Making the run into the space is 21-year-old Zeki Amdouni. Amdouni has been a regular for Basel in the number ’10’ position. Despite him wearing number ‘9’, he is well-suited and almost tailor-made for the ’10’ role. He finds himself making good runs and linking play. He is a great finisher in the box and is very direct. He is certainly a player to watch over the coming seasons, he also made his international debut for Switzerland in September. Below are his penetrating carries for far this season.
His style is made to flourish by Frei as he is given a license to roam and carry the ball. Along with this, the third-man runs made from deep midfield are brilliant and cause all kinds of issues for opponents. Below is an excellent example of how the striker dropping deep frees up space behind which is penetrated excellently.
This off-the-ball movement and third-man run has clearly been worked on by Frei. It enables Basel to attack so centrally and exploit the middle part of the pitch.
Out of possession
Although they don’t spend a lot of time without the ball when they do they are still very assured. Their style of play out of possession is to not aggressively press like Liverpool or Manchester City. They are much more measured and conservative about when they press. Their method out of possession helps to conserve energy whilst at the same time, they remain somewhat in control of what their opponent does.

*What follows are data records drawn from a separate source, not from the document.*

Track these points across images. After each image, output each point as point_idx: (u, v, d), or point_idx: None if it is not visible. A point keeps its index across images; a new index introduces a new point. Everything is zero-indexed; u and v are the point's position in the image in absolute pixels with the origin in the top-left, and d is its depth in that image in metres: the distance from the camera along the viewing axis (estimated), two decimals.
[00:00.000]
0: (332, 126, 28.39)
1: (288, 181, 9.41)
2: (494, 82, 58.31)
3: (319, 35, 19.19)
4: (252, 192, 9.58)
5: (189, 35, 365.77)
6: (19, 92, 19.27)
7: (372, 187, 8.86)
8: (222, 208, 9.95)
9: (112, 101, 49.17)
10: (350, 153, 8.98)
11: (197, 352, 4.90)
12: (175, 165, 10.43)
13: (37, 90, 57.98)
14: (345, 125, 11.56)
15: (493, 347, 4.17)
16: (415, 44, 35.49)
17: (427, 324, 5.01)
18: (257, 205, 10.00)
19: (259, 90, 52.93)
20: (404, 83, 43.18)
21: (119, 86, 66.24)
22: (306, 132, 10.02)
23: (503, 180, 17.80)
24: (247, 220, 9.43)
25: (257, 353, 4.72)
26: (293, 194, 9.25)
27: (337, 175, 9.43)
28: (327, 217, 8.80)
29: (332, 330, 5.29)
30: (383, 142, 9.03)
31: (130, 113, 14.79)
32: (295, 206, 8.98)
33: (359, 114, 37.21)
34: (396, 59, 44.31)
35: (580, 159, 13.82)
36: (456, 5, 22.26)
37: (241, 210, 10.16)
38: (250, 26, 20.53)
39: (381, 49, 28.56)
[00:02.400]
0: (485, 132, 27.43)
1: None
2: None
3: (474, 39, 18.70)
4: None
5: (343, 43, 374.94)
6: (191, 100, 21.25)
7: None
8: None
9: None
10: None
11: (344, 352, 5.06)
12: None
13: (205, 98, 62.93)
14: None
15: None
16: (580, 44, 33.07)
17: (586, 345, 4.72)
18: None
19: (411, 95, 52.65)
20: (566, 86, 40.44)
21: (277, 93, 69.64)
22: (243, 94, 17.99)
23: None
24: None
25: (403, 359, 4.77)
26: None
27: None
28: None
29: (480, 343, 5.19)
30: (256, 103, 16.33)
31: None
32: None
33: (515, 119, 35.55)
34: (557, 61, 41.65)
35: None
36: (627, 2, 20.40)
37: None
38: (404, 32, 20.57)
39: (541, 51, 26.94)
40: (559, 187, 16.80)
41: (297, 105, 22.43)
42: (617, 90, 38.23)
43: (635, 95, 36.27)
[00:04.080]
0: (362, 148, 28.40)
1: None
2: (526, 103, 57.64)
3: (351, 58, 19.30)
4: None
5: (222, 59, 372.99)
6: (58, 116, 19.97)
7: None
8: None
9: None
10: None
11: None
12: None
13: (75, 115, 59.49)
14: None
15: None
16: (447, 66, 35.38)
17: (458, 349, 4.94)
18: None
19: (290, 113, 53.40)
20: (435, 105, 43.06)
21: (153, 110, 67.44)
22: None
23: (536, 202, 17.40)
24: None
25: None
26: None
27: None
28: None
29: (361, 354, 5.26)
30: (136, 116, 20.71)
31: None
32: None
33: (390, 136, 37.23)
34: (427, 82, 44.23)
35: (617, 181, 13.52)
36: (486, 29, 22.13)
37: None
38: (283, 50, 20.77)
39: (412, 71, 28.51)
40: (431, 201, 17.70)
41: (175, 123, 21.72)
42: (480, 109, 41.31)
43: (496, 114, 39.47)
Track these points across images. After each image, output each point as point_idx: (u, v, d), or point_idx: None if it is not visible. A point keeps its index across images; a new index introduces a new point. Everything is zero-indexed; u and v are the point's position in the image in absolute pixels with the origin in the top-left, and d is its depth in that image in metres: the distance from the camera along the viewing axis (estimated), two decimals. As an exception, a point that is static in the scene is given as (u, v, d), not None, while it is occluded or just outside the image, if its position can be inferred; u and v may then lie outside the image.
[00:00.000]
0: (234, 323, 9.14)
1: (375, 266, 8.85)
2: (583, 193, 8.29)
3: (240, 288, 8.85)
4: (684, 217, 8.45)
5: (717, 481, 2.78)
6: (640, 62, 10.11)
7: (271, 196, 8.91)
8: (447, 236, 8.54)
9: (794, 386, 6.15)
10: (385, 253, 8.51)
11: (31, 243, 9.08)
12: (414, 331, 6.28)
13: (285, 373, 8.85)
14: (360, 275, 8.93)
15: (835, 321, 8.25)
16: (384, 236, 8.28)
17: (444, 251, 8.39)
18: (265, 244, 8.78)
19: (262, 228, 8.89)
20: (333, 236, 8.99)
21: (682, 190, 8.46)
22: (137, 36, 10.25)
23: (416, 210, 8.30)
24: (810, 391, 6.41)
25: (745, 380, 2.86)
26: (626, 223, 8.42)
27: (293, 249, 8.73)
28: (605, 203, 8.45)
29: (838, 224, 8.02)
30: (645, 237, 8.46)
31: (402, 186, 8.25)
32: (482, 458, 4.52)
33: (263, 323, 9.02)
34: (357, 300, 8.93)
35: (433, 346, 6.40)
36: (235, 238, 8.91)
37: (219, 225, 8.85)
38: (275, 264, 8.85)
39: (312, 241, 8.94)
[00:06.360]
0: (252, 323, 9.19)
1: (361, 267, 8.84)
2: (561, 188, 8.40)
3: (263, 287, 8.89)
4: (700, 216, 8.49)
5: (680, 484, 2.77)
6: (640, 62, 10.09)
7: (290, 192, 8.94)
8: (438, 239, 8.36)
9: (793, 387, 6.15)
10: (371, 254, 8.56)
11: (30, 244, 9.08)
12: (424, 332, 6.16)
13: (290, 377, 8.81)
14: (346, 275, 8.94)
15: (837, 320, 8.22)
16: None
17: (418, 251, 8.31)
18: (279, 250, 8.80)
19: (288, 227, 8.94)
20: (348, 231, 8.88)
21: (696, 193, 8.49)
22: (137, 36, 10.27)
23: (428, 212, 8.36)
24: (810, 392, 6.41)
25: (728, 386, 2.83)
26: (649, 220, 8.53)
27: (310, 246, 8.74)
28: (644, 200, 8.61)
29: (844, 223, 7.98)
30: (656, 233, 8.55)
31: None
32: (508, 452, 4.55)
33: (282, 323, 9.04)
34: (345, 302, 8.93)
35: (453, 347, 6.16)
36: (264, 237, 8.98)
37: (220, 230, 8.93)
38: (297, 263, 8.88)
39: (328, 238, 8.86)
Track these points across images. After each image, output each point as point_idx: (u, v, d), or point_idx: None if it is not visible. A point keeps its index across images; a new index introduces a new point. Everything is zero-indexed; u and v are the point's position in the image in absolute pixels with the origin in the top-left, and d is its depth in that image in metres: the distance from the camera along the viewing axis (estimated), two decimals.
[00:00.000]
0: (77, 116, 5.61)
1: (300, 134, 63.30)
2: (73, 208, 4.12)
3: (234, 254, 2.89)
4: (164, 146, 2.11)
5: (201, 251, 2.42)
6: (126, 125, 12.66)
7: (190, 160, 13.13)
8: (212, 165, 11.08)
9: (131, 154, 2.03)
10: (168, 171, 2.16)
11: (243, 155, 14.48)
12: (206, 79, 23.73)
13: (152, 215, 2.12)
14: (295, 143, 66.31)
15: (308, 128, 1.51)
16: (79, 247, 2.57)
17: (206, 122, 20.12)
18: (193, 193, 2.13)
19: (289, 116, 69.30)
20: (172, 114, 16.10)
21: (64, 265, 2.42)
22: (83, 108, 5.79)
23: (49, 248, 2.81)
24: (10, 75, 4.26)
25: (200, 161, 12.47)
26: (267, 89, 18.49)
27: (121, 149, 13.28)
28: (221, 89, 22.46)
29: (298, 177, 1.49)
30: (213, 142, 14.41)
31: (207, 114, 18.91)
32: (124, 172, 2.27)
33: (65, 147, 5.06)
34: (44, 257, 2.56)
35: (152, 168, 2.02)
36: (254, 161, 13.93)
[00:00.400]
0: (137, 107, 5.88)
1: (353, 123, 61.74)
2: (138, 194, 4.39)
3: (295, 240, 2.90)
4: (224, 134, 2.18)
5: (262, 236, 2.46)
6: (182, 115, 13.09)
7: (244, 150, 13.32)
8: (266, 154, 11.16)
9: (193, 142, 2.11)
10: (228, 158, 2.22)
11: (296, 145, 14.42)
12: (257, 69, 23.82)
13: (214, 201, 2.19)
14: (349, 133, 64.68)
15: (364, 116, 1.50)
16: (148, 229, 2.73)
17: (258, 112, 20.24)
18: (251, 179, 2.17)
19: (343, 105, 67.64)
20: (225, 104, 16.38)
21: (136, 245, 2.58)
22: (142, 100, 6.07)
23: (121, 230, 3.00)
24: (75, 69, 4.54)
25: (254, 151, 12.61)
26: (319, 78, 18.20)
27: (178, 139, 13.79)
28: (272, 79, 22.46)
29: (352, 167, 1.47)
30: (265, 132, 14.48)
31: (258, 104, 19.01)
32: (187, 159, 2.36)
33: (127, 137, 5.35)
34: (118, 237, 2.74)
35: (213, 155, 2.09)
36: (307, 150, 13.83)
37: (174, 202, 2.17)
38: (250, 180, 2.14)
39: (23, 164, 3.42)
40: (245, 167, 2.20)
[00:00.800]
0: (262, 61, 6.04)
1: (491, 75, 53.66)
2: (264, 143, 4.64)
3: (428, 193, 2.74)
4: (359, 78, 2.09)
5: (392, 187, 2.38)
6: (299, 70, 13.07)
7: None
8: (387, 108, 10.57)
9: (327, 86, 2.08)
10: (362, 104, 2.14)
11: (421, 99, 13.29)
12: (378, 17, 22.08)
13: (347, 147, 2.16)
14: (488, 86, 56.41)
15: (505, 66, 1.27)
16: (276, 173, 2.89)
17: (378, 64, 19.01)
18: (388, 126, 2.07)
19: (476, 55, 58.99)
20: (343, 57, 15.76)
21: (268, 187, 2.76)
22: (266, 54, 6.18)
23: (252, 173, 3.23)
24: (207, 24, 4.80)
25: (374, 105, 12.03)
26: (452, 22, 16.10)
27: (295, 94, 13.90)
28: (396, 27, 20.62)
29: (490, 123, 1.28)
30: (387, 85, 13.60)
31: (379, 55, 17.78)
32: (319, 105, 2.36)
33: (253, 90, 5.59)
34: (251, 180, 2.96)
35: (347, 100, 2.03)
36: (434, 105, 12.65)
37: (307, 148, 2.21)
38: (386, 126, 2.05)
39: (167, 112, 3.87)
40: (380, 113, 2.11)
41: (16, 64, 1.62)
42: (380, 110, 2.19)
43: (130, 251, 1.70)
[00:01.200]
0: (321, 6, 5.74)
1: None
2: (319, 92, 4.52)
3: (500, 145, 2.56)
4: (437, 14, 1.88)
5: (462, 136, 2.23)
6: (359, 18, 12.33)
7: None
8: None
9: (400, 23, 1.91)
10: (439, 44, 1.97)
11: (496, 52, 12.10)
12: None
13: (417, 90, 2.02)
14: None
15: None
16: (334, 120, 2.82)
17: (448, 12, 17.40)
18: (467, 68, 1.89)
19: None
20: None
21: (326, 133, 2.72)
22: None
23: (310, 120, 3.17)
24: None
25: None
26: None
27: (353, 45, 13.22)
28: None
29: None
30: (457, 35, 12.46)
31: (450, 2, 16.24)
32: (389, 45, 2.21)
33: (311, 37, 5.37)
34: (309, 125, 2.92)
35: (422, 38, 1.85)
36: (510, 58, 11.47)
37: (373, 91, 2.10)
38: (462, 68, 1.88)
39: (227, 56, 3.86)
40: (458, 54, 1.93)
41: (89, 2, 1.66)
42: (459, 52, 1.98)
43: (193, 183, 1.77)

By deploying this system they remain structured in their defence and midfield whilst the more advanced players engage directly with their opponents. This way of pressing works if, like in the example above, the players can read the play and are alert to the next potential pass. Frei encourages his forward players to work hard and apply some pressure on their opposition.
The midfield is alert to any potential threats centrally and are instructed to apply a large amount of pressure if the ball finds itself in the middle of the pitch. On a number of occasions, the midfield players aggressively engaged with their opponent to reduce the likelihood of play progressing centrally. For Basel, this worked well. However, on occasion, they were caught out with a few quick passes, something to be wary of.
Upon regaining the ball Basel look to break forwards quickly. By doing this they can gain the most from their wide players who often find themselves in space. The below example shows just how many options the ball carrier has to pass to.
Each of the forward players looks to make a direct run forwards into the space behind the opposition defence. By doing this it means that the opponent has to make a decision on whether to drop deep or commit to the man with the ball. Their counterattacks are quick and often lead to goal-scoring opportunities.
When looking to regain the ball, Frei wants his men to remain structured and be alert to threatening situations. Like their principles for when they are without the ball, Frei instructs his team to stop the ball from being played centrally. They are quick to react on and play in the midfield and look to nullify it as soon as possible. This often involves more than one player actively pursuing the ball.
Overall Alex Frei is an exciting manager with an exciting group of players at his disposal. Basel currently sit seventh, way off where they would usually expect themselves. However, this project is a long-term one and one that will hopefully see rewards not too far into the future.
Frei’s core principles and philosophy align well and are suited to the modern-day game. He has implemented them excellently so far and is just lacking some experience and quality on the pitch at times.